An incident she covered recently revealed the suffering of a woman who was beaten to death for defying her husband and visiting her mother without his permission. When he told the Taliban this, he was released without charge. “These cases are very difficult for us to comprehend, very shocking and disturbing. Nobody mainstream is talking about them because they can’t,” she says.
This makes reporting these stories all the more vital, not just to show the outside world what is happening in Afghanistan, but to remind Afghans that these violations must never become normal. “While we can’t save the people in these stories, we can help shape society and save women in the future,” Sabah adds.
An IBB grant covered the first six months of operation, enabling her to launch Zane Rooz and hire reporters to gather stories from across the country, including remote parts of Afghanistan. With fewer journalists on the ground, it is increasingly difficult to access women in rural communities, where a climate of fear prevents people from speaking out about violence and abuse.
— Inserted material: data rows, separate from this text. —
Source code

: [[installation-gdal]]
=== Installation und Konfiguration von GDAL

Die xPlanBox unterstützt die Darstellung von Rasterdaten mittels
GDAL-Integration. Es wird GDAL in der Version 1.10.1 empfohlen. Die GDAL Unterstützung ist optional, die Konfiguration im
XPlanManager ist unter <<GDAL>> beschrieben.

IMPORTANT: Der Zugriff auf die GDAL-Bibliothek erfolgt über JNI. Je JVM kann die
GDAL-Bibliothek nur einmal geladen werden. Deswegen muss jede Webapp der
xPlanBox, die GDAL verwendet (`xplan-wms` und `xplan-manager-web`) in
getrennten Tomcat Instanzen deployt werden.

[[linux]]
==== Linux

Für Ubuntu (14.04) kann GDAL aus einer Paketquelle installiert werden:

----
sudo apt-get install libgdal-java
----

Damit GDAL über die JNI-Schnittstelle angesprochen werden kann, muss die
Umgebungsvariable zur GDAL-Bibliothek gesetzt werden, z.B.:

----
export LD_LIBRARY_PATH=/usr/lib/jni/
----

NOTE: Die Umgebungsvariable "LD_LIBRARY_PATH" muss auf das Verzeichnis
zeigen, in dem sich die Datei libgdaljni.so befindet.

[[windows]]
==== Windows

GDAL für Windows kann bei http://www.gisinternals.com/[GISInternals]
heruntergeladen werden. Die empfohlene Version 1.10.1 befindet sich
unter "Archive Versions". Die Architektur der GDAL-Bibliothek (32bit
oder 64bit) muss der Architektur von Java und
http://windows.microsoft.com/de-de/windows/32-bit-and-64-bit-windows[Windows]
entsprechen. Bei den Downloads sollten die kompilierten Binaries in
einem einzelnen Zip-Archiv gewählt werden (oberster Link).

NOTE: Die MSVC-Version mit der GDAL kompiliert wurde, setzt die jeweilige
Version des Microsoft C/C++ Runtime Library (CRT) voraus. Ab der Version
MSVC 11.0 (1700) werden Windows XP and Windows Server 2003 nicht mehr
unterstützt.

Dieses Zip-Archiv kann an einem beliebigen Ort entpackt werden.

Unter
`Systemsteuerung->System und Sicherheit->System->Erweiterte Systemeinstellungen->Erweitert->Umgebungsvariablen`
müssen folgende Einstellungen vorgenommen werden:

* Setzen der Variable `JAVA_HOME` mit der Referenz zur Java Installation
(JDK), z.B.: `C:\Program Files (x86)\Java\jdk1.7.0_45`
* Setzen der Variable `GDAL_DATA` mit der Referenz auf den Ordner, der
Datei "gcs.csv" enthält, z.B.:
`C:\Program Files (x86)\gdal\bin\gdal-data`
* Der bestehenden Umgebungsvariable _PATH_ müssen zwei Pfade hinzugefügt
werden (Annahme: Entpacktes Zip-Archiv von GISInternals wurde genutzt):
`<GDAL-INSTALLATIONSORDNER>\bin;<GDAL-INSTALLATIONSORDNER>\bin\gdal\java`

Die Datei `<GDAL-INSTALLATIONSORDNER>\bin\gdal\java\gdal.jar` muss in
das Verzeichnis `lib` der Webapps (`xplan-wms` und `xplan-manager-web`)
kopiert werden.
Most of the journalists that remain are based in Kabul and, with travel restricted, it’s difficult to shed light on cruelties perpetrated elsewhere in Afghanistan. In its report, Reporters Without Borders found that, of the 2,756 women journalists and media workers employed in Afghanistan prior to August 2021, only 656 were still working a year later and, of these, 85 percent were in the Kabul region.
“Looking at the future Afghanistan faces, it’s more important than ever to find ways of amplifying the few voices still finding a platform for the truth,” says Faisal Al Mutar, President of Ideas Beyond Borders. “Without these brave individuals, our view of Afghanistan would be restricted, and the Taliban’s violent campaign against women would be hidden from the world.”
Sabah’s male colleagues work in an office, but she and other female members of the team work from home, aware that any day they might be discovered by Taliban officials, who conduct house-to-house searches and question people in the street. But while the fear of discovery hangs over her as she works, Sabah refuses to stay silent. “If we don’t take this risk, nobody will know what’s going on,” she says.
For Sana too, the toll of telling these stories is a heavy one. Sitting with women as they unburden their struggles in hushed tones, she listens and consoles, offering what little comfort she can because these days, there’s nothing else. “If a woman is abused and has troubles at home, nobody is going to listen to her, no court will prosecute her case. The least I can do is listen, let them express their thoughts and talk about what they went through,” she says.
Many have nowhere else to turn. One woman Sana spoke with was hospitalized by her husband for querying his decision to take a third wife. His family had a relationship with the Taliban, so she stayed silent, afraid they would take revenge on her father or brothers if she uttered a word. “It brings me to a state of shock knowing that in the 21st century, this still happens,” Sana says. “There is a sense of hopelessness to see people in other countries live with rights, liberty, and freedom when in Afghanistan, women are prosecuted just for being female. It’s painful that I can’t do anything about it other than listen.”
Returning home in the evenings, she feels altered by the suffering she has seen. “I get upset, unsettled, even my relationship with my family is different when I hear these things.” But she perseveres, hoping that one day it will make a difference in bringing these stories to light. “When I leave, I tell them everything will be ok, they are empty promises, but at least it brings comfort to them,” she says. “And they are happy knowing that somewhere around the world there are people and organizations that are interested in hearing what they have to say and understanding what they are going through.”